I’ve been admiring and tweaking my new SSAO effect. Doing SSAO at half resolution and having high quality grass straws covering half the screen lead to the SSAO becoming an aliased, shimmering mess, AKA eye cancer. After working over the weekend on it, I finally got all 3 passes of the shader fast enough to be possible to do at full resolution, and the difference is HUGE. My goal was to get it down to 1-2ms at full resolution 1920x1080, and I managed to get it down to around 1.3ms, while at 2560x1440 I ended up at 2.1 ms… The best part is that the new shader has a million times better texture cache coherency. The old one would choke once it started sampling random pixels in a 25+ pixel radius around each pixel due to texture cache thrashing, but the new algorithm does some clever precomputation to the depth buffer to improve performance. Along with ALU optimizations to the shader as well, the new shader is over 2x faster compared to the old shader’s absolute best case, and 20-30x faster than its worst case. The bilateral blur shader also got a ~2x speed up thanks to simplifications of the algorithm and that I packed the SSAO value and the depth value it needed into a single texture to halve the number of texture samples. All in all, it works, and it looks gorgeous now that I don’t have a radius limit.
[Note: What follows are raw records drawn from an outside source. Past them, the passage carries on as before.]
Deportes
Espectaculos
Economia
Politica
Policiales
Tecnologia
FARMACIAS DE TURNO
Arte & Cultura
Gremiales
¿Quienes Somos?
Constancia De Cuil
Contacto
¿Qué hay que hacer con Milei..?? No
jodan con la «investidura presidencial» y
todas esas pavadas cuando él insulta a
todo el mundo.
But now to the pictures!
This is with SSAO off. When in the shadow of the sun, it gets extremely hard to see where things are and what shape they have. We can’t really see if the building is floating in the air or if it actually touches the ground. The corner right behind MORS (the character) is almost invisible due to the flat colors, and the only reason you guys even know there’s a corner there is thanks to the blue stripe following the wall. MORS himself also looks flat and boring. His legs are essentially just two shades of gray, and his arms also look extremely flat. The detail simply isn’t there when there’s no direct lighting to bring it out.
With SSAO, the scene gets a whole new level of depth. Not only is the vertical corner behind MORS clearly visible, we suddenly see an additional little horizontal crease to the bottom left of the building that was completely invisible before. The grass where the building stands is slightly darker too, showing that the building is indeed standing on the ground. MORS also looks significantly better. The area under his arms and around his neck and feet are significantly darker due to being occluded, bringing out a lot more detail in the lighting.
Of course, this effect is completely dynamic and isn’t precomputed in any way. It does have some limitations as it works on screen space information, e.g. the depth buffer. For example, the background as seen between his legs is too bright. His legs are simply blocking the information for the background occlusion to be detected, so there is no way to know if the background should be occluded or not. Still, the overall quality of the sceen is massively improved.